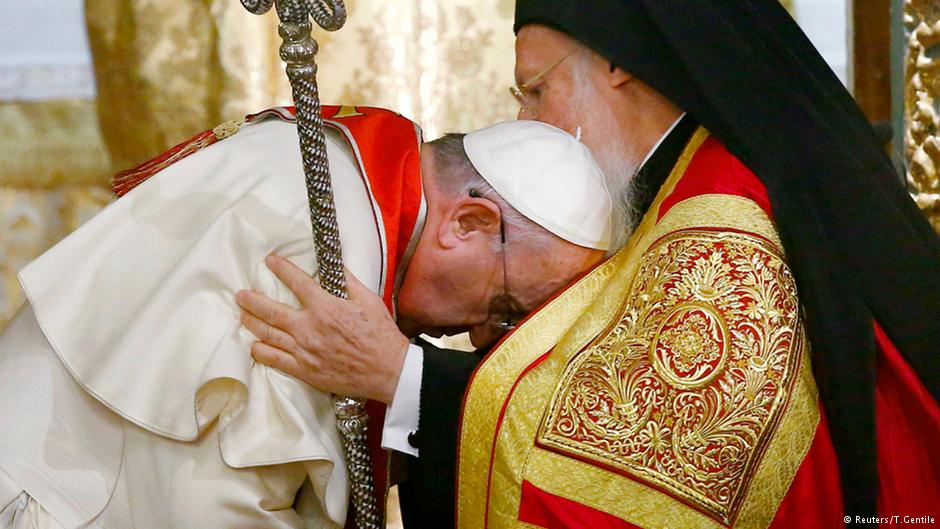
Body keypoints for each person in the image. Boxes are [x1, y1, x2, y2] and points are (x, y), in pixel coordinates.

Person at [238, 2, 940, 528]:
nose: (533, 125)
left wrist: (401, 374)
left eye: (536, 91)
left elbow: (639, 474)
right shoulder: (672, 190)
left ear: (616, 63)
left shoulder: (721, 216)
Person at [0, 105, 613, 529]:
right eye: (502, 308)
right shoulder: (329, 254)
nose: (481, 338)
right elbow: (216, 494)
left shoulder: (345, 173)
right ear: (468, 224)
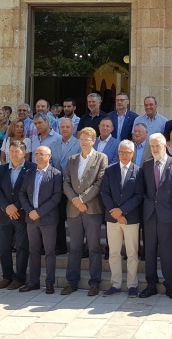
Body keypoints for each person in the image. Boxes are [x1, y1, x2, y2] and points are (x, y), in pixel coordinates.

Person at [62, 127, 108, 297]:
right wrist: (75, 199)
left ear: (93, 141)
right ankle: (71, 282)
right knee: (74, 248)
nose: (83, 142)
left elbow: (99, 182)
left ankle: (94, 282)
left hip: (92, 209)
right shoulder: (72, 159)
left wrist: (82, 200)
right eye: (81, 139)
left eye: (87, 139)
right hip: (73, 210)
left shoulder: (101, 158)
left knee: (94, 247)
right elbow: (66, 182)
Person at [139, 133, 172, 299]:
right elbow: (143, 190)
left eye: (157, 145)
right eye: (152, 146)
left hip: (168, 216)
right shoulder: (147, 165)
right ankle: (151, 285)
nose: (155, 149)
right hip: (150, 215)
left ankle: (170, 285)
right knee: (149, 251)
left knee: (167, 252)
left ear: (165, 146)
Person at [101, 139, 144, 297]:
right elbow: (104, 193)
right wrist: (115, 211)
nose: (124, 155)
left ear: (133, 154)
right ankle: (115, 284)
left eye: (127, 152)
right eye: (121, 152)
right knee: (113, 252)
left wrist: (122, 211)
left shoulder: (138, 171)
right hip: (112, 218)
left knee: (132, 253)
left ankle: (132, 284)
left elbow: (138, 196)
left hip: (130, 218)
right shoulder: (109, 170)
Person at [19, 145, 62, 294]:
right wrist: (30, 211)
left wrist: (40, 212)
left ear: (49, 156)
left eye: (41, 154)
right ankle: (34, 282)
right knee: (33, 251)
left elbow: (56, 197)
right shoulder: (30, 173)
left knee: (49, 252)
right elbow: (22, 194)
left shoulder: (56, 174)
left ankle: (49, 282)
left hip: (48, 219)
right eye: (36, 154)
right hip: (31, 219)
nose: (38, 156)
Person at [0, 140, 34, 290]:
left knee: (22, 247)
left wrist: (16, 207)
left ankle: (20, 278)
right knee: (4, 248)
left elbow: (30, 191)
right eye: (11, 152)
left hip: (21, 214)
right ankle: (7, 276)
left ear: (24, 153)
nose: (13, 155)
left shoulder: (31, 168)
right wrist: (6, 207)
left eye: (16, 152)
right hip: (4, 215)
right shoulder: (2, 169)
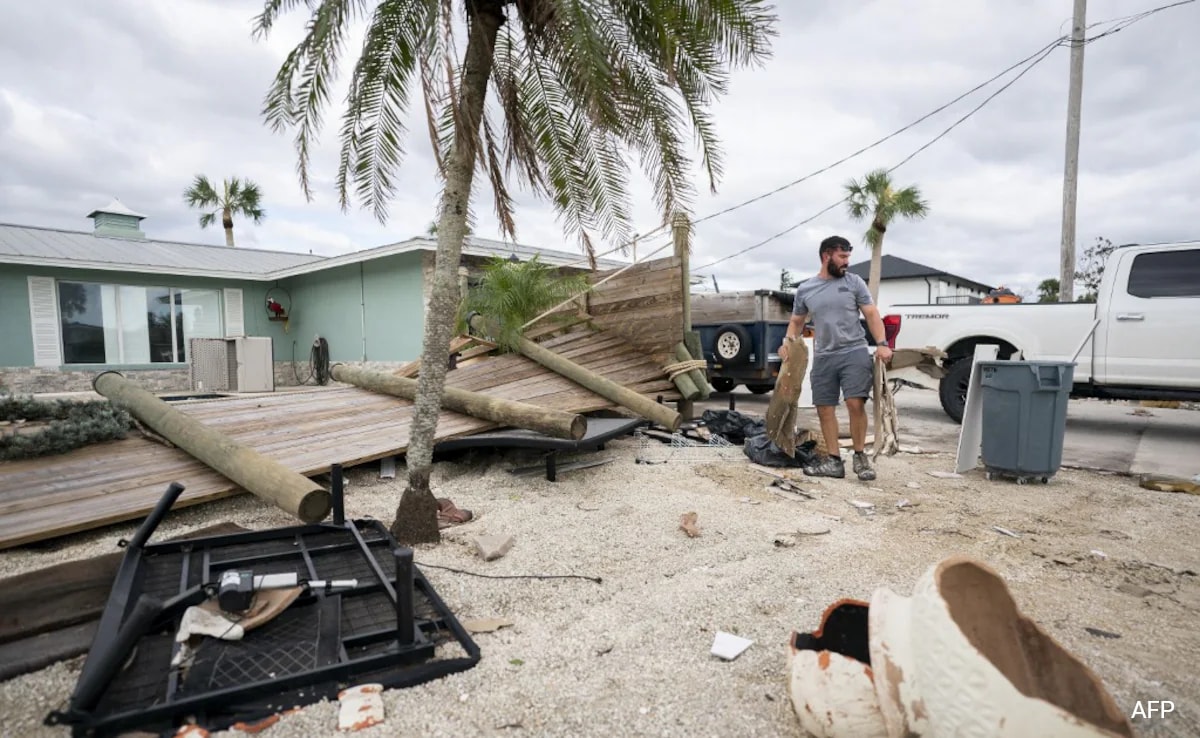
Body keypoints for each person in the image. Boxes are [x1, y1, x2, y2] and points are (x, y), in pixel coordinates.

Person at [779, 235, 893, 480]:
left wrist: (882, 344)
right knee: (824, 408)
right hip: (824, 356)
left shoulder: (854, 283)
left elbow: (872, 314)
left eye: (848, 257)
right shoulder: (806, 289)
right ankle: (833, 461)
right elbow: (797, 321)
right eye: (842, 257)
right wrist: (787, 342)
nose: (846, 262)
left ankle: (860, 457)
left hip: (854, 351)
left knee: (855, 403)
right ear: (826, 256)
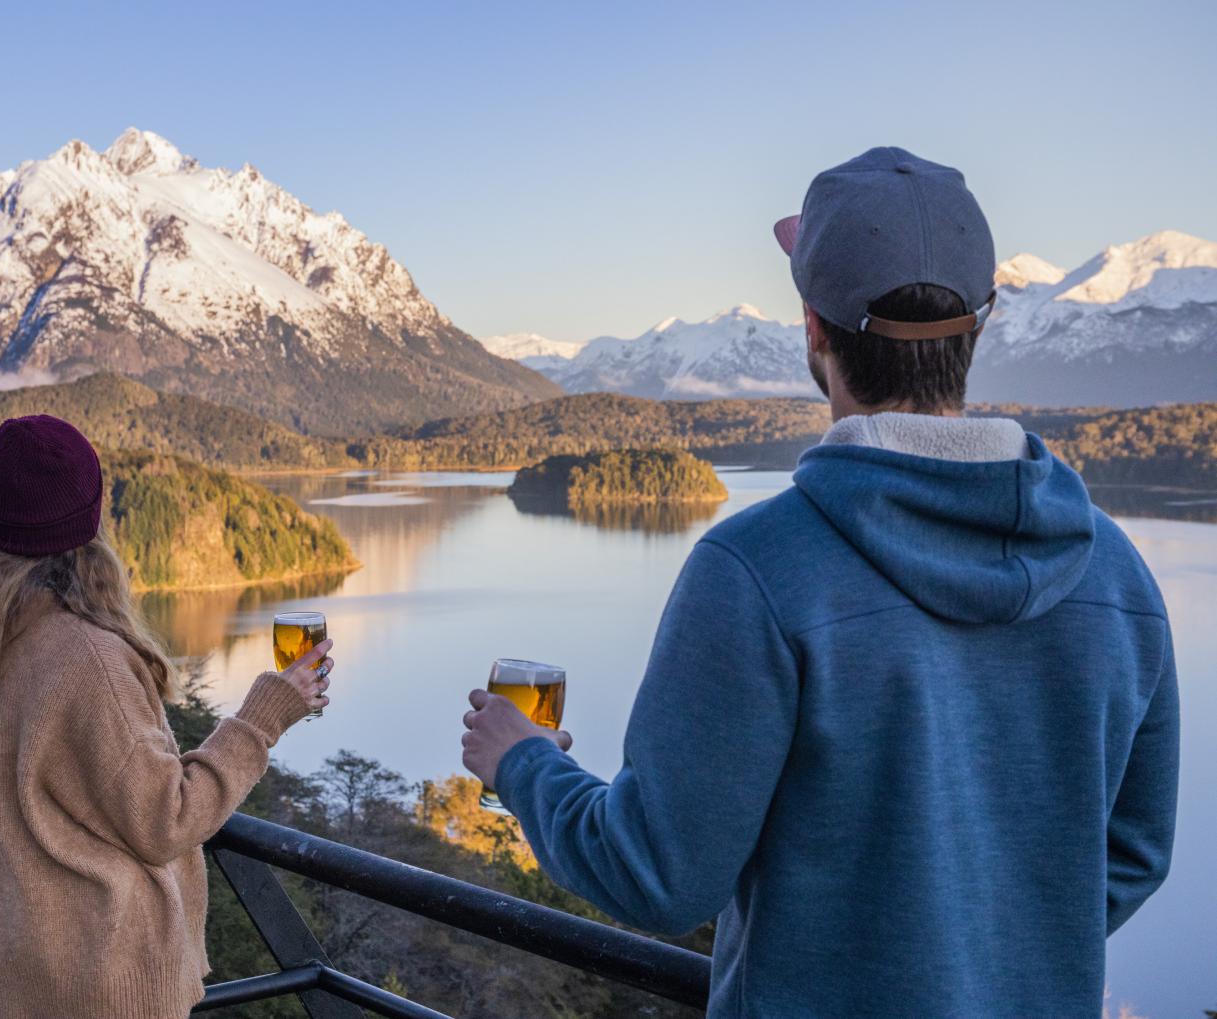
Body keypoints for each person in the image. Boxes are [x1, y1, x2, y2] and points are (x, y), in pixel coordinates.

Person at [461, 147, 1179, 1018]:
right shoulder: (1116, 572)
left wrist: (521, 762)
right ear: (979, 327)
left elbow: (654, 873)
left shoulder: (757, 571)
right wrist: (979, 955)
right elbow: (1134, 853)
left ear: (812, 329)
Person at [0, 414, 333, 1019]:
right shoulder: (87, 655)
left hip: (22, 975)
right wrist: (264, 715)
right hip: (106, 982)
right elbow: (166, 819)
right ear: (90, 513)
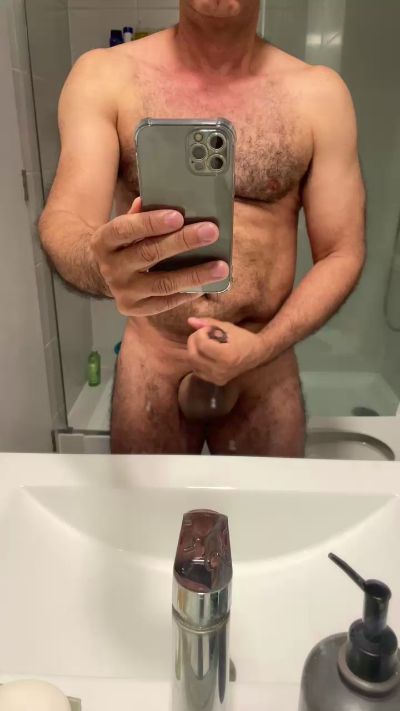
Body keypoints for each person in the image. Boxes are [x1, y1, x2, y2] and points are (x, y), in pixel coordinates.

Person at [39, 0, 365, 455]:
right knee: (148, 504)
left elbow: (342, 252)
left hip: (262, 358)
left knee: (267, 504)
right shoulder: (104, 76)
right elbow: (64, 220)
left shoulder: (320, 95)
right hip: (153, 354)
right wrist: (100, 267)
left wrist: (262, 347)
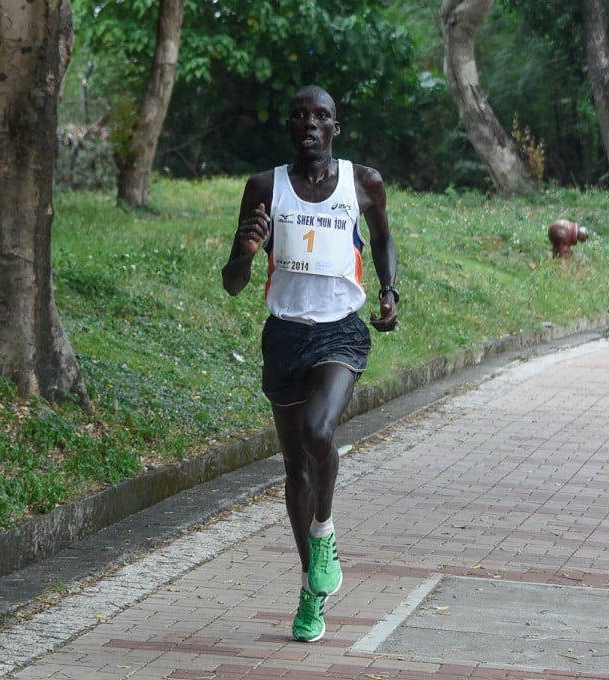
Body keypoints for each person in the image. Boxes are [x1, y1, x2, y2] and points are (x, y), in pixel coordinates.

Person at [221, 85, 399, 643]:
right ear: (290, 127)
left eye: (321, 116)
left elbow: (383, 238)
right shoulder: (262, 188)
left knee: (321, 433)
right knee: (295, 467)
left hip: (341, 333)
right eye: (300, 115)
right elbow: (232, 283)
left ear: (335, 128)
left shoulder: (363, 182)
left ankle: (324, 531)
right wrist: (246, 254)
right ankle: (310, 589)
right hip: (284, 336)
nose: (310, 124)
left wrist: (390, 291)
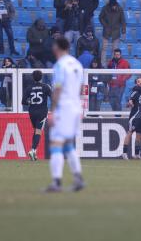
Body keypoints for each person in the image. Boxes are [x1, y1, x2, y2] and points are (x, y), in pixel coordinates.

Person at [46, 37, 84, 192]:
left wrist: (53, 111)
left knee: (56, 144)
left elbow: (58, 89)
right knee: (68, 144)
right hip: (75, 106)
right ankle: (78, 178)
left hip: (64, 107)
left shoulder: (60, 65)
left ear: (56, 47)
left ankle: (56, 182)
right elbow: (80, 88)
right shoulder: (77, 64)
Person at [21, 70, 52, 161]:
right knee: (38, 131)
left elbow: (23, 102)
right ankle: (33, 150)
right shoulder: (46, 87)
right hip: (42, 112)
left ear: (33, 77)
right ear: (41, 77)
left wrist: (30, 101)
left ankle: (34, 153)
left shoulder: (29, 88)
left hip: (32, 112)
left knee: (36, 131)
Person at [122, 78, 141, 160]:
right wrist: (130, 103)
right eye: (138, 81)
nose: (140, 82)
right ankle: (124, 153)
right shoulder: (135, 92)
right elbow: (130, 102)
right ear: (136, 83)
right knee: (129, 133)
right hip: (135, 117)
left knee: (139, 136)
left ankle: (137, 154)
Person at [99, 0, 126, 66]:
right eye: (112, 6)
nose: (114, 7)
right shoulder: (105, 8)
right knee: (104, 48)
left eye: (115, 5)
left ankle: (113, 64)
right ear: (110, 5)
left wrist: (123, 30)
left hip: (116, 31)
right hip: (106, 30)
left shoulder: (120, 9)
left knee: (115, 49)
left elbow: (123, 20)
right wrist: (105, 25)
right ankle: (102, 64)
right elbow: (100, 17)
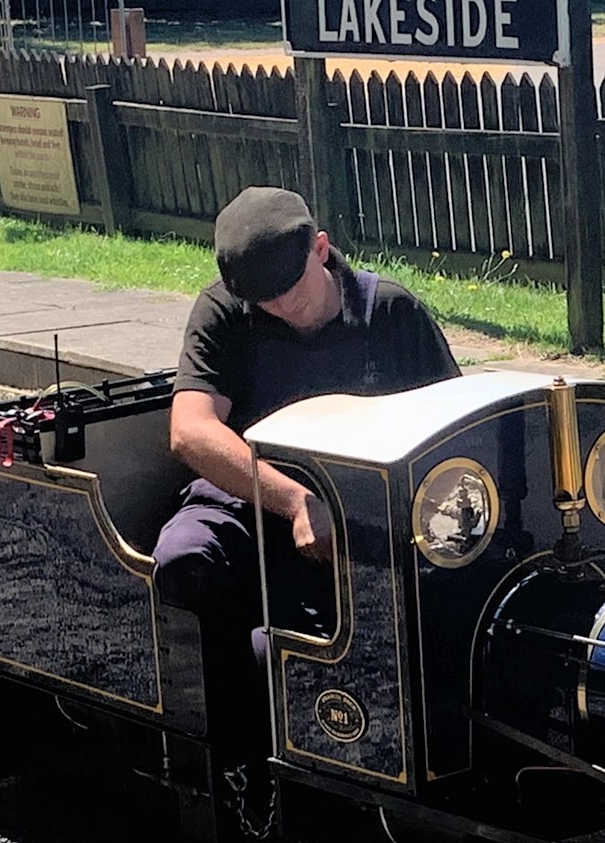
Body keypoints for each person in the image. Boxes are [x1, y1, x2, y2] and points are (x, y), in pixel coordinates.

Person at [153, 186, 459, 762]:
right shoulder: (222, 310)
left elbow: (453, 435)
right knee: (183, 557)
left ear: (321, 250)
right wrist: (295, 501)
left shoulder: (391, 312)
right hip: (246, 498)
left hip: (362, 513)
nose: (281, 309)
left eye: (289, 292)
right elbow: (190, 431)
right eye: (264, 301)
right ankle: (225, 752)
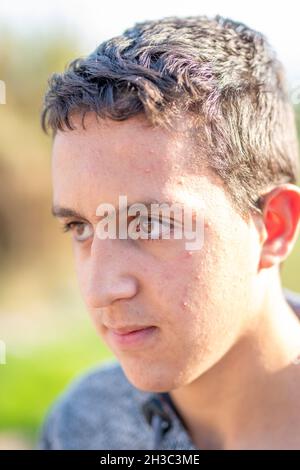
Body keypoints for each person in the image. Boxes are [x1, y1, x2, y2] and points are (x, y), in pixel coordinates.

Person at [38, 15, 300, 450]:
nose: (102, 288)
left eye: (151, 223)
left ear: (274, 227)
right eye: (79, 226)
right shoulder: (80, 425)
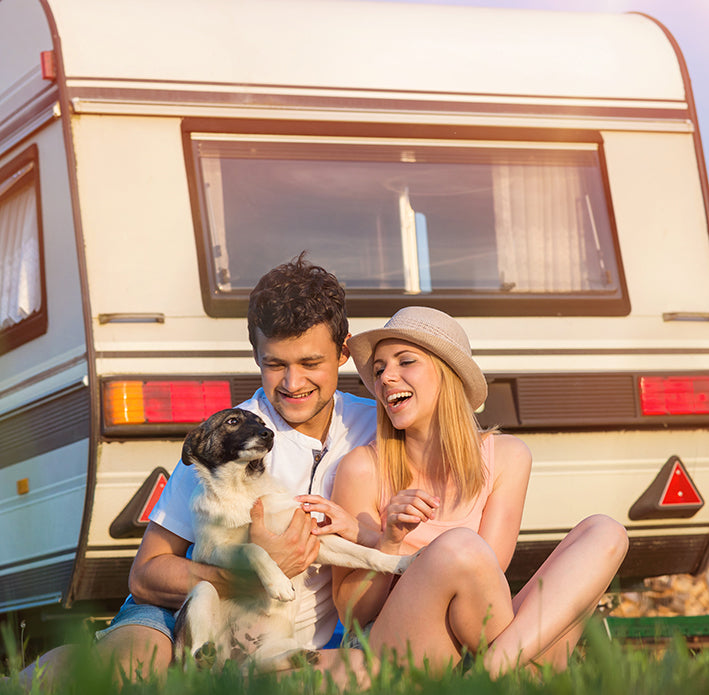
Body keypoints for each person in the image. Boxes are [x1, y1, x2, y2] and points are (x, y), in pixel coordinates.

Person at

Task details
The data is to be printed again exactly, but without its pictures.

Response to the task
Body keypoints for each person in the image. Boxes are [x1, y1, x2, y2] and points are (x, y), in pixel coordinates.

Person at [238, 2, 940, 528]:
nose: (533, 125)
left wrist: (401, 374)
left eye: (536, 91)
left elbow: (639, 474)
right shoulder: (672, 190)
left ear: (616, 63)
left shoulder: (721, 216)
Person at [0, 105, 613, 529]:
right eye: (502, 308)
right shoulder: (329, 254)
nose: (481, 338)
right elbow: (216, 494)
left shoulder: (345, 173)
right ear: (468, 224)
Body keypoints for each person in the image. Boxes are [x1, y1, x2, y2] and points are (x, y), in pixel coordinates.

Person at [62, 127, 108, 297]:
right wrist: (75, 199)
left ear: (93, 141)
right ankle: (71, 282)
right knee: (74, 248)
nose: (83, 142)
left elbow: (99, 182)
left ankle: (94, 282)
left hip: (92, 209)
right shoulder: (72, 159)
left wrist: (82, 200)
right eye: (81, 139)
left eye: (87, 139)
right hip: (73, 210)
left shoulder: (101, 158)
left knee: (94, 247)
right elbow: (66, 182)
Person at [139, 133, 172, 299]:
right elbow: (143, 190)
left eye: (157, 145)
right eye: (152, 146)
left hip: (168, 216)
right shoulder: (147, 165)
right ankle: (151, 285)
nose: (155, 149)
right hip: (150, 215)
left ankle: (170, 285)
right knee: (149, 251)
left knee: (167, 252)
left ear: (165, 146)
Person at [101, 139, 144, 297]:
right elbow: (104, 193)
right wrist: (115, 211)
nose: (124, 155)
left ear: (133, 154)
right ankle: (115, 284)
left eye: (127, 152)
right eye: (121, 152)
right knee: (113, 252)
left wrist: (122, 211)
left shoulder: (138, 171)
right hip: (112, 218)
left knee: (132, 253)
left ankle: (132, 284)
left elbow: (138, 196)
left hip: (130, 218)
right shoulder: (109, 170)
Person at [19, 145, 62, 294]:
right wrist: (30, 211)
left wrist: (40, 212)
left ear: (49, 156)
left eye: (41, 154)
right ankle: (34, 282)
right knee: (33, 251)
left elbow: (56, 197)
right shoulder: (30, 173)
left knee: (49, 252)
right elbow: (22, 194)
left shoulder: (56, 174)
left ankle: (49, 282)
left hip: (48, 219)
right eye: (36, 154)
right hip: (31, 219)
nose: (38, 156)
Person at [0, 140, 34, 290]:
left knee: (22, 247)
left wrist: (16, 207)
left ankle: (20, 278)
right knee: (4, 248)
left elbow: (30, 191)
right eye: (11, 152)
left hip: (21, 214)
right ankle: (7, 276)
left ear: (24, 153)
nose: (13, 155)
left shoulder: (31, 168)
right wrist: (6, 207)
left eye: (16, 152)
right hip: (4, 215)
right shoulder: (2, 169)
Body keypoints for each person in the image. Boxes are [x1, y1, x2, y2] and points are (x, y), in pixel coordinates.

Person at [779, 235, 893, 480]:
left wrist: (882, 344)
right knee: (824, 408)
right hip: (824, 356)
left shoulder: (854, 283)
left elbow: (872, 314)
left eye: (848, 257)
right shoulder: (806, 289)
right ankle: (833, 461)
right elbow: (797, 321)
right eye: (842, 257)
right wrist: (787, 342)
nose: (846, 262)
left ankle: (860, 457)
left hip: (854, 351)
left knee: (855, 403)
right ear: (826, 256)
Body keypoints for each person in the image. Boxes are [x1, y1, x2, y2] and points are (x, y), in pixel coordinates.

Person at [461, 147, 1179, 1018]:
right shoulder: (1116, 572)
left wrist: (521, 762)
right ear: (979, 327)
left elbow: (654, 873)
left shoulder: (757, 571)
right wrist: (979, 955)
right elbow: (1134, 853)
left ear: (812, 329)
Person at [0, 414, 333, 1019]:
right shoulder: (87, 655)
left hip: (22, 975)
right wrist: (264, 715)
right hip: (106, 982)
right elbow: (166, 819)
right ear: (90, 513)
Body keypoints for each person in the image. Boxes are [x1, y1, x2, y2] and points are (x, y), in pixel coordinates.

Person at [39, 0, 365, 455]:
right knee: (148, 504)
left elbow: (342, 252)
left hip: (262, 358)
left knee: (267, 504)
right shoulder: (104, 76)
right elbow: (64, 220)
left shoulder: (320, 95)
right hip: (153, 354)
right wrist: (100, 267)
left wrist: (262, 347)
Body keypoints for each person in the image. Boxes are [x1, y1, x2, y2] and points are (x, y), in pixel coordinates.

Person at [221, 85, 399, 643]:
right ear: (290, 127)
left eye: (321, 116)
left elbow: (383, 238)
right shoulder: (262, 188)
left knee: (321, 433)
right knee: (295, 467)
left hip: (341, 333)
right eye: (300, 115)
right elbow: (232, 283)
left ear: (335, 128)
left shoulder: (363, 182)
left ankle: (324, 531)
right wrist: (246, 254)
right ankle: (310, 589)
right hip: (284, 336)
nose: (310, 124)
left wrist: (390, 291)
Body keypoints for each person in the image. Boxes are [x1, y1, x2, y2] and points are (x, y), in pixel coordinates.

Person at [46, 37, 84, 192]:
left wrist: (53, 111)
left knee: (56, 144)
left elbow: (58, 89)
right knee: (68, 144)
right hip: (75, 106)
right ankle: (78, 178)
left hip: (64, 107)
left shoulder: (60, 65)
left ear: (56, 47)
left ankle: (56, 182)
right elbow: (80, 88)
right shoulder: (77, 64)
Person at [21, 70, 52, 161]:
right knee: (38, 131)
left elbow: (23, 102)
right ankle: (33, 150)
right shoulder: (46, 87)
right hip: (42, 112)
left ear: (33, 77)
right ear: (41, 77)
left wrist: (30, 101)
left ankle: (34, 153)
left shoulder: (29, 88)
left hip: (32, 112)
left knee: (36, 131)
Person at [122, 78, 141, 160]:
right wrist: (130, 103)
right eye: (138, 81)
nose: (140, 82)
right ankle: (124, 153)
right shoulder: (135, 92)
right elbow: (130, 102)
right ear: (136, 83)
right knee: (129, 133)
right hip: (135, 117)
left knee: (139, 136)
left ankle: (137, 154)
Person at [99, 0, 126, 66]:
right eye: (112, 6)
nose: (114, 7)
right shoulder: (105, 8)
right knee: (104, 48)
left eye: (115, 5)
left ankle: (113, 64)
right ear: (110, 5)
left wrist: (123, 30)
left hip: (116, 31)
right hip: (106, 30)
left shoulder: (120, 9)
left knee: (115, 49)
left elbow: (123, 20)
right wrist: (105, 25)
right ankle: (102, 64)
right elbow: (100, 17)
Body keypoints for each person in the image. Boxes are [x1, y1, x2, y2] and points are (x, y), in pixel coordinates.

Person at [153, 186, 459, 762]:
right shoulder: (222, 310)
left elbow: (453, 435)
right knee: (183, 557)
left ear: (321, 250)
right wrist: (295, 501)
left shoulder: (391, 312)
right hip: (246, 498)
left hip: (362, 513)
nose: (281, 309)
left eye: (289, 292)
right elbow: (190, 431)
right eye: (264, 301)
right ankle: (225, 752)
Body keypoints for each person in the image. Boxes are [x1, y1, x2, y2] and points are (x, y), in pixel coordinates.

Person at [38, 15, 300, 450]:
nose: (102, 288)
left eye: (151, 223)
left ear: (274, 227)
right eye: (79, 226)
right shoulder: (80, 425)
Body keypoints for each person in the image. Boxes are [x1, y1, x2, y2] and points are (x, y), in pixel coordinates.

Person at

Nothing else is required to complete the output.